List of tasks:
**A)** From the passage on Greatcell Solar, reproduce everything from "It says it was" down to "in a statement.", changing "GSL" to "Greatcell Solar".
**B)** Using the passage on Greatcell Solar, say yes or no to each statement and quote the words that decide it: (i) Dr Hans Desilvestro died in a mountaineering accident on November 10. (ii) The prototype project was planned to cost $1.025 million. (iii) The company stated that it had attracted sufficient long-term equity investment.

Source document:
The company announced the appointment of voluntary administrators on Tuesday following after what it called a “series of unfortunate and unwelcome developments” in recent week, including the death of chief scientist, Dr Hans Desilvestro, in a mountaineering accident on November 10.

It says it was also looking to raise funds for a $25 million prototype project to help it commercialise its perovskite solar technology, but could only raise $1.025 million through investors and government funding agencies.

“Despite a global search and chasing down every potential funding opportunity, GSL has not been able to attract sufficient long-term equity investment,” it said in a statement.

“This is an extremely disappointing outcome for Greatcell Solar, its directors, employees and shareholders given the considerable investment already undertaken over many years to achieve an advanced, pre-commercialisation status for its 3rd generation photovoltaic technology.

(Collected data)
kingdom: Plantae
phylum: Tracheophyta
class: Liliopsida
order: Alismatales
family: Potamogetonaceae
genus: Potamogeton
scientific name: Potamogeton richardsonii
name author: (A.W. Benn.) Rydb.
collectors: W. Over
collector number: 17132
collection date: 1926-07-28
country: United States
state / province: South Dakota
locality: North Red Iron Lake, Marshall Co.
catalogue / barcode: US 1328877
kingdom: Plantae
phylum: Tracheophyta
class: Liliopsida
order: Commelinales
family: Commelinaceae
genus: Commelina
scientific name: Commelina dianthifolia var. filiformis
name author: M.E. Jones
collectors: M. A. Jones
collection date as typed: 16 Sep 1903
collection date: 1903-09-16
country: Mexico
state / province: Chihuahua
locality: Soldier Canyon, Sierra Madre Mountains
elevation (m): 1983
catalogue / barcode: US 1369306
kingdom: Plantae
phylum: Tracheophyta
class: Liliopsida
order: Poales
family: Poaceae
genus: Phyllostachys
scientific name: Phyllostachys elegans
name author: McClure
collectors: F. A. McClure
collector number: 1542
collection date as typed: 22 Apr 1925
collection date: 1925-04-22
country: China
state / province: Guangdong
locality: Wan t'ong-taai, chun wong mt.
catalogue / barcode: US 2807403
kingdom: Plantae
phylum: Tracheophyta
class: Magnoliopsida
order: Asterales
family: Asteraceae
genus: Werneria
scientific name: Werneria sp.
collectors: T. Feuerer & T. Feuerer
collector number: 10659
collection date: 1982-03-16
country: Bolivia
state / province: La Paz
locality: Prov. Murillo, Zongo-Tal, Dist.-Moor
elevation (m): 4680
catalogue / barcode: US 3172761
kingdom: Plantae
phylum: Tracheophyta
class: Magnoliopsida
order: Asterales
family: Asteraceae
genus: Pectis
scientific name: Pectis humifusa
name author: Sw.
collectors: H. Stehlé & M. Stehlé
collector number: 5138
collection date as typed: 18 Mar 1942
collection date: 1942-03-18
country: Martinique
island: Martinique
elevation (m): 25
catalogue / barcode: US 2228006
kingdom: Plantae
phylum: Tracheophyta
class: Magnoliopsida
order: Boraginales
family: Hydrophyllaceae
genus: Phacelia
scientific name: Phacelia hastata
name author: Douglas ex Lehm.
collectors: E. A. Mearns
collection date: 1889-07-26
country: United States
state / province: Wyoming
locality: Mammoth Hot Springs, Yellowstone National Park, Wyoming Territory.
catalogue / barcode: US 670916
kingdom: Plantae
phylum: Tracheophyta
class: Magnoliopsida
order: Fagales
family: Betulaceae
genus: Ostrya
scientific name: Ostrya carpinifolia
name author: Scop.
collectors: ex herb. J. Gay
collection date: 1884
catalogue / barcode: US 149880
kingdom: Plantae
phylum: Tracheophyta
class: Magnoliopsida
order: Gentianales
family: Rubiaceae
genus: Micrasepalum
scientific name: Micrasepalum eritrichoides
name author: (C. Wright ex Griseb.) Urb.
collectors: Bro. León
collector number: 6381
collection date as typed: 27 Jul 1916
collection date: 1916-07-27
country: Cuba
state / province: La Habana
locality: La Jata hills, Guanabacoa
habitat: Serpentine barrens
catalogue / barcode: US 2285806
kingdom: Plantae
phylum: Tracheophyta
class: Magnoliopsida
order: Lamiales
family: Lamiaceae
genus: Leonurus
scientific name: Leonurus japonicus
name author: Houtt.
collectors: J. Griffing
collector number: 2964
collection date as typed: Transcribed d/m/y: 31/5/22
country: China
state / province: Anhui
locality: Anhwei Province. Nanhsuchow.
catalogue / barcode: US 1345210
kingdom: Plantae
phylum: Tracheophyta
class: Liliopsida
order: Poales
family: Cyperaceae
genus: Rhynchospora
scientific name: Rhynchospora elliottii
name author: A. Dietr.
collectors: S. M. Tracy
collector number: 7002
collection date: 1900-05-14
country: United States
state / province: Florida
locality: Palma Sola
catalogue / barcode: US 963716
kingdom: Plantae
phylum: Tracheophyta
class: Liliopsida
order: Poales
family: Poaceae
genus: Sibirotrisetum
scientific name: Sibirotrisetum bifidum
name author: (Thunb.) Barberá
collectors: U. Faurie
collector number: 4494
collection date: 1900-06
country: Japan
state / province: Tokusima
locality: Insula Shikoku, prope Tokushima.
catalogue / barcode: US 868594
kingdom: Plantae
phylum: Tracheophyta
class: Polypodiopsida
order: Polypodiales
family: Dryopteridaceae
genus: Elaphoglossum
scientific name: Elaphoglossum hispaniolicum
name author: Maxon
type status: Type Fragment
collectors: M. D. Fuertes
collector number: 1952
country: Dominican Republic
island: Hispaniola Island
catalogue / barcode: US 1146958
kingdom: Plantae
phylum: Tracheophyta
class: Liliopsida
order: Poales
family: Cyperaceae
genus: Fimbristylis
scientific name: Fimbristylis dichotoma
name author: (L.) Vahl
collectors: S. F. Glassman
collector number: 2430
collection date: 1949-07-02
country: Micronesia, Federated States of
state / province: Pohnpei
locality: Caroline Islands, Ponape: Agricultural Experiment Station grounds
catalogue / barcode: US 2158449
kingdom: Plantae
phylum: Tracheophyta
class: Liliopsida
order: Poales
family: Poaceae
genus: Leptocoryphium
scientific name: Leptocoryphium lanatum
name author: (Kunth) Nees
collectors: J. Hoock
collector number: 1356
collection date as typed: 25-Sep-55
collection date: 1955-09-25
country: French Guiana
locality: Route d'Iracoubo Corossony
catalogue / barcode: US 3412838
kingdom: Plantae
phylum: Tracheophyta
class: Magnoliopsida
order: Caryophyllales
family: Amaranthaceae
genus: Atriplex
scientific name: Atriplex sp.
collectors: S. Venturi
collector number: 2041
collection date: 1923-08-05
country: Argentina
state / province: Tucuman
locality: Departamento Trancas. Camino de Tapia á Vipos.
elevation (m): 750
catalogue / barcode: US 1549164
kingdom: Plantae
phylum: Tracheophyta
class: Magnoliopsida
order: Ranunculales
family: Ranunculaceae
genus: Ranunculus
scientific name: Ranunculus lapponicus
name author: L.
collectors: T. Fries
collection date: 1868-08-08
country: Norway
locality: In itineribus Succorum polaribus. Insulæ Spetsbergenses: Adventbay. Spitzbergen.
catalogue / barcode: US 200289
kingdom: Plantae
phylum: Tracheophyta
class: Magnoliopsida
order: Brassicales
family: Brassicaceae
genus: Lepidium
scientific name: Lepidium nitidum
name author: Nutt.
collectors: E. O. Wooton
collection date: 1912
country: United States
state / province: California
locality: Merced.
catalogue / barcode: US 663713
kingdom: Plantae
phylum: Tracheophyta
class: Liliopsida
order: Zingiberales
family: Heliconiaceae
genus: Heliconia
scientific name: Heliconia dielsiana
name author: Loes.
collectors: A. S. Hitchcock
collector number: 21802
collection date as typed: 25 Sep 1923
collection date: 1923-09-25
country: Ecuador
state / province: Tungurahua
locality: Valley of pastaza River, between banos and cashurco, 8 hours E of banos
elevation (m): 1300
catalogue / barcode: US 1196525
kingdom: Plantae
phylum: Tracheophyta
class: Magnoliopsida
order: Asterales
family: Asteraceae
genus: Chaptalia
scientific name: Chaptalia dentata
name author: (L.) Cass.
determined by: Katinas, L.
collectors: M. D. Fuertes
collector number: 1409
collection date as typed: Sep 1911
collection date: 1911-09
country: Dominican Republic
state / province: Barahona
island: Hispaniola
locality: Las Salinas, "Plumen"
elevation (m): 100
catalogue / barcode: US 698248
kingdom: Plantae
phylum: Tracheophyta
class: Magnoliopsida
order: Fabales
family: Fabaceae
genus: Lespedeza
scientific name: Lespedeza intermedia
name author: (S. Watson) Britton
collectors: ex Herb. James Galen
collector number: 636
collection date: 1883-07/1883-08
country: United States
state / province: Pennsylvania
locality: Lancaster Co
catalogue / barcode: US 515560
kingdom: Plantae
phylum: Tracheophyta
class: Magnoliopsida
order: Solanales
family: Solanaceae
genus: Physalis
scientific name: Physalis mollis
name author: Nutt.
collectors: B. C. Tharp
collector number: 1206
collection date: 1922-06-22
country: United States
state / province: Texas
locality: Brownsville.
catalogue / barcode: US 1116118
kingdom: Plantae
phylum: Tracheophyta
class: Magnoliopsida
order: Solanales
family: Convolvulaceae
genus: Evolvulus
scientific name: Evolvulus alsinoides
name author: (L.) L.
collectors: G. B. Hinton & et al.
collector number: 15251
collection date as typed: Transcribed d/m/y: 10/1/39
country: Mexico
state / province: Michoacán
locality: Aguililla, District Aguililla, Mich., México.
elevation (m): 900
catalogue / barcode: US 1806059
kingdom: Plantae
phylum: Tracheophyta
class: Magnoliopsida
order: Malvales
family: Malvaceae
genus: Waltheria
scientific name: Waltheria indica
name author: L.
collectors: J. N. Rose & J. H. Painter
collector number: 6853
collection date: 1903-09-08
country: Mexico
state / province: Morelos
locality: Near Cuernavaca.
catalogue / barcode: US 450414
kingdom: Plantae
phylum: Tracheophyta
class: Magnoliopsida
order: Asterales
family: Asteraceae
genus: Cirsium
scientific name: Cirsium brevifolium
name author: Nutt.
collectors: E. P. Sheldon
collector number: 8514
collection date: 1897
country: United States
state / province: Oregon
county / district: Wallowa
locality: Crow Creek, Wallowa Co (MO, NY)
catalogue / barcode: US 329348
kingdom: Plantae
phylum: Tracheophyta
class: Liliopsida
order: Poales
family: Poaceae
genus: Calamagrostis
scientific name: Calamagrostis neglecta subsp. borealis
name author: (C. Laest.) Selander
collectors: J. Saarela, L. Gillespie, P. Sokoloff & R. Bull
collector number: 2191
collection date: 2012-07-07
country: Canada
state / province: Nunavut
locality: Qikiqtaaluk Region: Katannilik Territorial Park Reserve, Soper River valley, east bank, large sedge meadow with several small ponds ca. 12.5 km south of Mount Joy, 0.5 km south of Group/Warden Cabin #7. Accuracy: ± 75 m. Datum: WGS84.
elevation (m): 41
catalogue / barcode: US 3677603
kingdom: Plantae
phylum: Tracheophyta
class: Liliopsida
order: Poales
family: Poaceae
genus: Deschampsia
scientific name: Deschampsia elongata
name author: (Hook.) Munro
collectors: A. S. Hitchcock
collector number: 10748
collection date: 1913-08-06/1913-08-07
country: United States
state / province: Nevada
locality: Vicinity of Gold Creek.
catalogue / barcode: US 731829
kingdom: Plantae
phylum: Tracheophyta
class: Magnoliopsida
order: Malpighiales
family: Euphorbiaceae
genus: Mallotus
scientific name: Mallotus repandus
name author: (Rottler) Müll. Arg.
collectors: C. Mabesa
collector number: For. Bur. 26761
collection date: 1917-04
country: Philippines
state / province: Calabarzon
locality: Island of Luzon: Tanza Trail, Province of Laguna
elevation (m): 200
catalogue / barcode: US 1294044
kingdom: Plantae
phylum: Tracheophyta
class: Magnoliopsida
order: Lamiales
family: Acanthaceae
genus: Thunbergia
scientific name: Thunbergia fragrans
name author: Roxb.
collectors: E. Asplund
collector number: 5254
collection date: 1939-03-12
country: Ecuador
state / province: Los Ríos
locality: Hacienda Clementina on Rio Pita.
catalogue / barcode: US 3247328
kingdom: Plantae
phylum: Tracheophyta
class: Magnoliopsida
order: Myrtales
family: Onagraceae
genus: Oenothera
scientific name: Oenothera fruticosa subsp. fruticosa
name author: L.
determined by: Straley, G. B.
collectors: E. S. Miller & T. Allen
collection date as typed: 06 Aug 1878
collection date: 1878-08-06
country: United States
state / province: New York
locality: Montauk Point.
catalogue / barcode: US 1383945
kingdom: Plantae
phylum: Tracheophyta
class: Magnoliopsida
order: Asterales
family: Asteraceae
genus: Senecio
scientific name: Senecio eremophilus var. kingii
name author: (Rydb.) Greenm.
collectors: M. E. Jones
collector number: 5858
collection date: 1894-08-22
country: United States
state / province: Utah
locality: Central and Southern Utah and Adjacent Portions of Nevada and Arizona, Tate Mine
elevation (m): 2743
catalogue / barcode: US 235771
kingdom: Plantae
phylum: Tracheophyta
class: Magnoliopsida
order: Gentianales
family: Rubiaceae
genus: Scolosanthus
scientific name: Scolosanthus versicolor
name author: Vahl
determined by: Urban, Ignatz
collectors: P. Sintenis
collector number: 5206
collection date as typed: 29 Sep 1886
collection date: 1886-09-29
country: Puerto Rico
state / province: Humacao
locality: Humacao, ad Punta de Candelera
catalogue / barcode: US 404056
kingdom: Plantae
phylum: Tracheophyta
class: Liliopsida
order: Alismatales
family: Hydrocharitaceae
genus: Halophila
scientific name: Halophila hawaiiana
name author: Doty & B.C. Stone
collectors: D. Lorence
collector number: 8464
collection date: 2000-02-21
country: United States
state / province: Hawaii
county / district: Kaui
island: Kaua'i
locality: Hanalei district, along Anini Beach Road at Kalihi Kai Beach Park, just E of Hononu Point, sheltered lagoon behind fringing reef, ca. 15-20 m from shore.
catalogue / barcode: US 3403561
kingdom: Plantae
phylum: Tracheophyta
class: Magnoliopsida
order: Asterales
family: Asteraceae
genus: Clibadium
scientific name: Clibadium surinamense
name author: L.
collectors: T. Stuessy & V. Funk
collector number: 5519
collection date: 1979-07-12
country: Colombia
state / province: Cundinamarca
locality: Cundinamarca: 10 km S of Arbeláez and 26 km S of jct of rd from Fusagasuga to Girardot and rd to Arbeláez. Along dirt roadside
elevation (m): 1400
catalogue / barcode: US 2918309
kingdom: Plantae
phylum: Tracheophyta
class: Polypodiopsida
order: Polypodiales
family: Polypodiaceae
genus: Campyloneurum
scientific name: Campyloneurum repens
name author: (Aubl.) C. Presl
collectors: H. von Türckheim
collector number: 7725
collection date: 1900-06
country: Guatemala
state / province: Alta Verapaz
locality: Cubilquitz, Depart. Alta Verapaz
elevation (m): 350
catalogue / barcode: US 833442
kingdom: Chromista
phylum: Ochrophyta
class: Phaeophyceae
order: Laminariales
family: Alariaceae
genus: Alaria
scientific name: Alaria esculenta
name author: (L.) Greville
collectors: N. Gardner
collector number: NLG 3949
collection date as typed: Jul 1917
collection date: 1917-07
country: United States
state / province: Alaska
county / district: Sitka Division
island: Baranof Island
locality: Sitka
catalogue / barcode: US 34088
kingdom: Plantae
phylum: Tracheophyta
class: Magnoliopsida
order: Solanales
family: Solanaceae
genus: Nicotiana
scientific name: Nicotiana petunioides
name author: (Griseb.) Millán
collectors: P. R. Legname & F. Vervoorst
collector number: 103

Results for the exercise:
**A)**
It says it was also looking to raise funds for a $25 million prototype project to help it commercialise its perovskite solar technology, but could only raise $1.025 million through investors and government funding agencies.

“Despite a global search and chasing down every potential funding opportunity, Greatcell Solar has not been able to attract sufficient long-term equity investment,” it said in a statement.

**B)**
(i) Yes: "including the death of chief scientist, Dr Hans Desilvestro, in a mountaineering accident on November 10"
(ii) No: "to raise funds for a $25 million prototype project"
(iii) No: "GSL has not been able to attract sufficient long-term equity investment"